Potomac Electric Power Co. asked yesterday for an $81.1 million D.C. rate hike--the largest rate increase in its history--but moved to soften the impact of rising costs on low-income families.

At the same time the company filed for the 17.8 percent increase in electric rates, it also asked that rates for low-income families be reduced 6 percent from current levels. If approved, that part of the request would provide relief for 20,000 to 25,000 households that meet eligibility standards, Pepco said. The increase requested yesterday would not apply to those families, company officials said.

According to Pepco, the rate request would increase the typical residential customer's bill about $6 a month from $28.13 now. Pepco, which filed its request less than three months after a $23.3 million rate increase went into effect in December, said the increase was needed to cover increased operating costs and higher financing costs.

Pepco also asked for an additional $9.29 million increase to go into effect if the D.C. City Council adopts a gross receipts tax.
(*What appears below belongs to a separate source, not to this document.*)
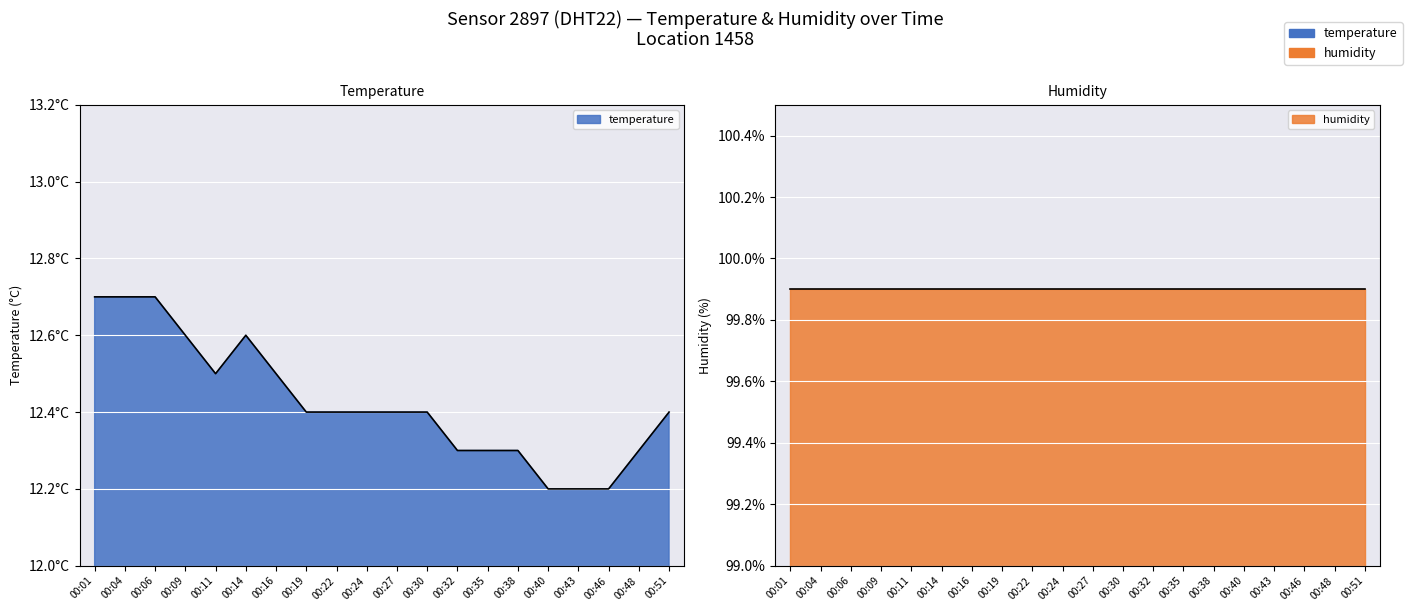

How many points are higher than both their immediate neighbors (excluding endpoints)?

1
The requested rate hike was denounced immediately by D.C. People's Counsel Brian Lederer as unnecessary.

"If you look at the financial health of the company, they don't need these increases," he said. "The only reason for filing it is because they are big spenders--out of control." The money is needed to finance construction costs that exceed what they should be, he said.

"Poor folks are not the only ones suffering from the increased cost of electricity. So is Metro. So is the District government. So are all of us," Lederer said.

"The best thing is to withdraw the case."

Pepco spokesman Dave Boyce said "Pepco has one of the smallest construction programs of any utility in the country. The small size of the construction program is one of the reasons costs have risen less than inflation."

Pepco Chairman W. Reid Thompson, Pepco's chairman of the board and president, noted yesterday that electricity prices for D.C. customers have risen less than prices generally. Even so, "We are especially sensitive to the impact of price increases on low-income customers and recognize that the proposed increase could create additional hardships," Thompson said.

The D.C. Public Service Commission has maintained relatively low rates over the years for customers who use less than 500 kilowatt hours of electricity a month--a level that provides for basic minimal use. He said this is because additional construction is to provide capacity for more air conditioning and for commercial buildings, and customers who don't benefit from that extra capacity should not pay for it.